Zero History by William Gibson. Gibson seems to like to write his novels in bursts of three and this one wraps up the trilogy. This time around it is the world of secret branding (on raw denim of all things) and who is designing the next generation military clothing.
Dune by Frank Herbert. One of the most popular sci-fi novels of all time. Can you believe it is over 40 years old?
Halting State by Charles Stross. What we have here is a well-written whodunit in near future that rings a little too close to home for comfort. It's 2018 and augmented reality is, well, a reality. China, India, and the EU are in the midst of waging a never ending infowar, while the United States is rendered obsolete by the crumbling of its aging data infrastructure. Oh, and Scotland has its independence and is a full EU member. Against this backdrop, Edinburgh cop Sgt. Sue Smith gets pulled into an investigation involving the bank heist of an on-line game. Seems that Orks from an entirely different game, show up in another game's bank and made off with a small fortune of in-game magic items. Stuff like that is not supposed to happen. This theft of 1s and 0s equates to several million Euro. Turns out, it's not just items in a game's database that have been compromised. If it sounds similar to
REAMDE, that's only because they both feature an online game as its backdrop. That is where the similarities end. Warning: the story is told in second person so be prepared.
Rule 34 by Charles Stross. A sequel to
Halting State, this story looks at a world where 3-D printing is everywhere and what kind of problems are going to arise. As in
Halting State, the story is told in second person. Highly recommended.
The Jennifer Morgue by Charles Stross. The Cthulhu mythos meet James Bond in this well-done story about an insane billionaire trying to destroy the world by summoning That Which Should Not Be Summoned. Oh, and by the way, it turns out magic is just applied high order mathematics.
Fantasy:
American Gods by Neil Gaiman. Set in the midwest, the old gods (Odin, Osiris, Ra, etc.) and the new gods (TV, credit cards, internet, etc.) aren't getting along and an ex-con is caught in the middle of the brewing war.
Anansi Boys by Neil Gaiman. Loosely a sequel to
American Gods, boring old Charlie Nancy learns not only that his father was a god but he has a brother he never knew about.
Stardust by Neil Gaiman. A fairy tale for grownups and different enough from the movie to be worth reading.

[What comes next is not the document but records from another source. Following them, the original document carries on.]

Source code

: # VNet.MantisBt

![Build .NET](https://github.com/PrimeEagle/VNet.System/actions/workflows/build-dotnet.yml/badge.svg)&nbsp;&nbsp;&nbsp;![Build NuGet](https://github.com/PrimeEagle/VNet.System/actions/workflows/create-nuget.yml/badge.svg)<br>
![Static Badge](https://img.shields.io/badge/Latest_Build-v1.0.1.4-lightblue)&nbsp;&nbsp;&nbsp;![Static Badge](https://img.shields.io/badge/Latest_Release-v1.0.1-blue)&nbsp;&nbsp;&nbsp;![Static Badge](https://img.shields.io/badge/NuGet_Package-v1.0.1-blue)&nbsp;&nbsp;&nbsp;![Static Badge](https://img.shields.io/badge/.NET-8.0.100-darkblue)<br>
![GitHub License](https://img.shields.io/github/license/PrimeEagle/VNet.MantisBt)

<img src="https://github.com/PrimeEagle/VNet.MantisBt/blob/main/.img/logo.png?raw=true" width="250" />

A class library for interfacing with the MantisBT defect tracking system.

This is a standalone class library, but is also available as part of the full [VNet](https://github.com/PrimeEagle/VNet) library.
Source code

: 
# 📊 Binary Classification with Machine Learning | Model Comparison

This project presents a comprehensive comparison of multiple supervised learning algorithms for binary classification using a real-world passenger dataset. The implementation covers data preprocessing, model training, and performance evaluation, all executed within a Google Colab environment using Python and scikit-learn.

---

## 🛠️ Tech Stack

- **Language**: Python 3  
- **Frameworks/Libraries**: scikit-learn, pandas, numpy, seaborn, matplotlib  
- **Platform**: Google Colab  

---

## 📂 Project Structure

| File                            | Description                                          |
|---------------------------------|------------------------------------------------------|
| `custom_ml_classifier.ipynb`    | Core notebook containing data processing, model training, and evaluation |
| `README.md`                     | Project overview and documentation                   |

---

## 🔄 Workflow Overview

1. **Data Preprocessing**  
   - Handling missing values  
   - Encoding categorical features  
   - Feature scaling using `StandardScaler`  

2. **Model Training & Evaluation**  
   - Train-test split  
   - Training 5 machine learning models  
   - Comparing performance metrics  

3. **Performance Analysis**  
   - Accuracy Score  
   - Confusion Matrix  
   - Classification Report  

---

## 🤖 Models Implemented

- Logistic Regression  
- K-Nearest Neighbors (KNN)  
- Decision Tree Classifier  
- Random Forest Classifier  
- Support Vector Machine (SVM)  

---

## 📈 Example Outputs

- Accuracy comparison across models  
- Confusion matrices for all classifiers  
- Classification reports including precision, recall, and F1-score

The Mongoliad Book One, Book Two, and Book Three by Neal Stephenson, Erik Bear, Greg Bear, Joseph Brassey, Nicole Galland, Cooper Moo, and Mark Teppo. It's the 13th Century and the Mongol Horde is threatening to conquer Europe. For a secret order of knights, the mission is clear: ride East and assassinate the Khan. This trilogy came about as a way for the authors to justify their learning Historical European Martial Arts (sword fighting). The fights are detailed and accurate and the story engaging.